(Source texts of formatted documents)
::::

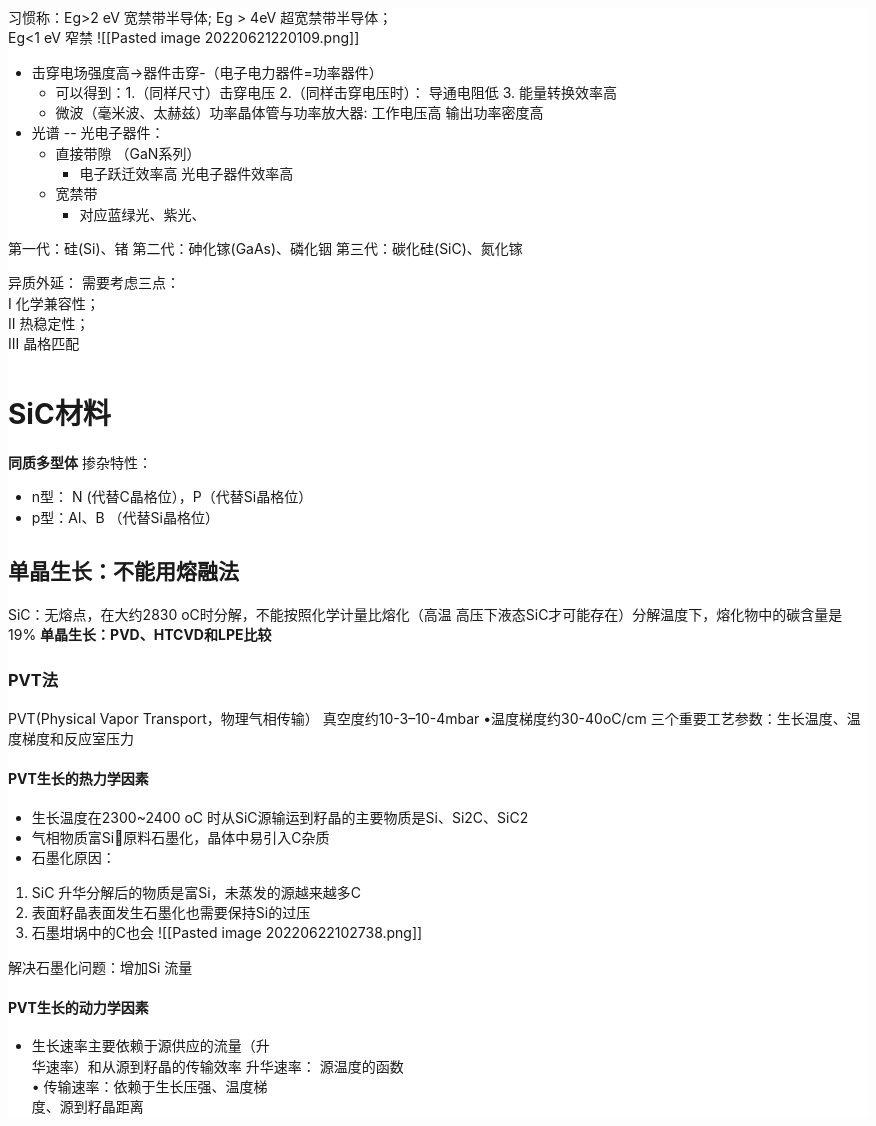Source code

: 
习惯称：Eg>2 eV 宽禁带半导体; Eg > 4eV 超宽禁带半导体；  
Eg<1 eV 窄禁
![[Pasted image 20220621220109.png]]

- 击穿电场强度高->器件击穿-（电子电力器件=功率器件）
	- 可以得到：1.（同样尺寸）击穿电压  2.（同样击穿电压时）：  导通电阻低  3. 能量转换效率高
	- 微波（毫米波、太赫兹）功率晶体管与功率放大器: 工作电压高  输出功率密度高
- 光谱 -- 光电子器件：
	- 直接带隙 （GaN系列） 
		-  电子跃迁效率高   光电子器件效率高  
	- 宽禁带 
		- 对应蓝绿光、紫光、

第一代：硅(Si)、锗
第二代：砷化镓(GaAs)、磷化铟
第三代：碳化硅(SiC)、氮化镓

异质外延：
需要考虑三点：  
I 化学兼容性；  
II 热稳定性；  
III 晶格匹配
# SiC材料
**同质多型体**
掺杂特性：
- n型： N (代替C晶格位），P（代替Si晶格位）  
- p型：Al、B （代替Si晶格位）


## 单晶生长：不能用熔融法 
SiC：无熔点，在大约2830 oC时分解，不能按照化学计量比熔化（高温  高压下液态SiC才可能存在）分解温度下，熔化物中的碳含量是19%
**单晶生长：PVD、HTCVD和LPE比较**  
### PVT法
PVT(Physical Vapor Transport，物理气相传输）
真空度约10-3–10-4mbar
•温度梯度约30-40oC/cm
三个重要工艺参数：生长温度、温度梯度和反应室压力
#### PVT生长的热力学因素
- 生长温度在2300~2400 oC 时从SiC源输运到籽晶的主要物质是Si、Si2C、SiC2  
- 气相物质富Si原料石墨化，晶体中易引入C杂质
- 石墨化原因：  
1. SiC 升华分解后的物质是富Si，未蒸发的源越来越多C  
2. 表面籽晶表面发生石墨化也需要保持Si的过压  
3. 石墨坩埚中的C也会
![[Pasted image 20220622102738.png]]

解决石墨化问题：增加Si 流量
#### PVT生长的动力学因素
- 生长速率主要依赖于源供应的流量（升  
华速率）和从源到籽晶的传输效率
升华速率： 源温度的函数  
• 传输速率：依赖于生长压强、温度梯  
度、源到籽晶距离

::::

- TASK DETAILS: An exact copy of every entry above is needed, minus the pictures.

- EXERCISE RESPONSE:
Source code

: 
习惯称：Eg>2 eV 宽禁带半导体; Eg > 4eV 超宽禁带半导体；  
Eg<1 eV 窄禁
![[Pasted image 20220621220109.png]]

- 击穿电场强度高->器件击穿-（电子电力器件=功率器件）
	- 可以得到：1.（同样尺寸）击穿电压  2.（同样击穿电压时）：  导通电阻低  3. 能量转换效率高
	- 微波（毫米波、太赫兹）功率晶体管与功率放大器: 工作电压高  输出功率密度高
- 光谱 -- 光电子器件：
	- 直接带隙 （GaN系列） 
		-  电子跃迁效率高   光电子器件效率高  
	- 宽禁带 
		- 对应蓝绿光、紫光、

第一代：硅(Si)、锗
第二代：砷化镓(GaAs)、磷化铟
第三代：碳化硅(SiC)、氮化镓

异质外延：
需要考虑三点：  
I 化学兼容性；  
II 热稳定性；  
III 晶格匹配
# SiC材料
**同质多型体**
掺杂特性：
- n型： N (代替C晶格位），P（代替Si晶格位）  
- p型：Al、B （代替Si晶格位）


## 单晶生长：不能用熔融法 
SiC：无熔点，在大约2830 oC时分解，不能按照化学计量比熔化（高温  高压下液态SiC才可能存在）分解温度下，熔化物中的碳含量是19%
**单晶生长：PVD、HTCVD和LPE比较**  
### PVT法
PVT(Physical Vapor Transport，物理气相传输）
真空度约10-3–10-4mbar
•温度梯度约30-40oC/cm
三个重要工艺参数：生长温度、温度梯度和反应室压力
#### PVT生长的热力学因素
- 生长温度在2300~2400 oC 时从SiC源输运到籽晶的主要物质是Si、Si2C、SiC2  
- 气相物质富Si原料石墨化，晶体中易引入C杂质
- 石墨化原因：  
1. SiC 升华分解后的物质是富Si，未蒸发的源越来越多C  
2. 表面籽晶表面发生石墨化也需要保持Si的过压  
3. 石墨坩埚中的C也会
![[Pasted image 20220622102738.png]]

解决石墨化问题：增加Si 流量
#### PVT生长的动力学因素
- 生长速率主要依赖于源供应的流量（升  
华速率）和从源到籽晶的传输效率
升华速率： 源温度的函数  
• 传输速率：依赖于生长压强、温度梯  
度、源到籽晶距离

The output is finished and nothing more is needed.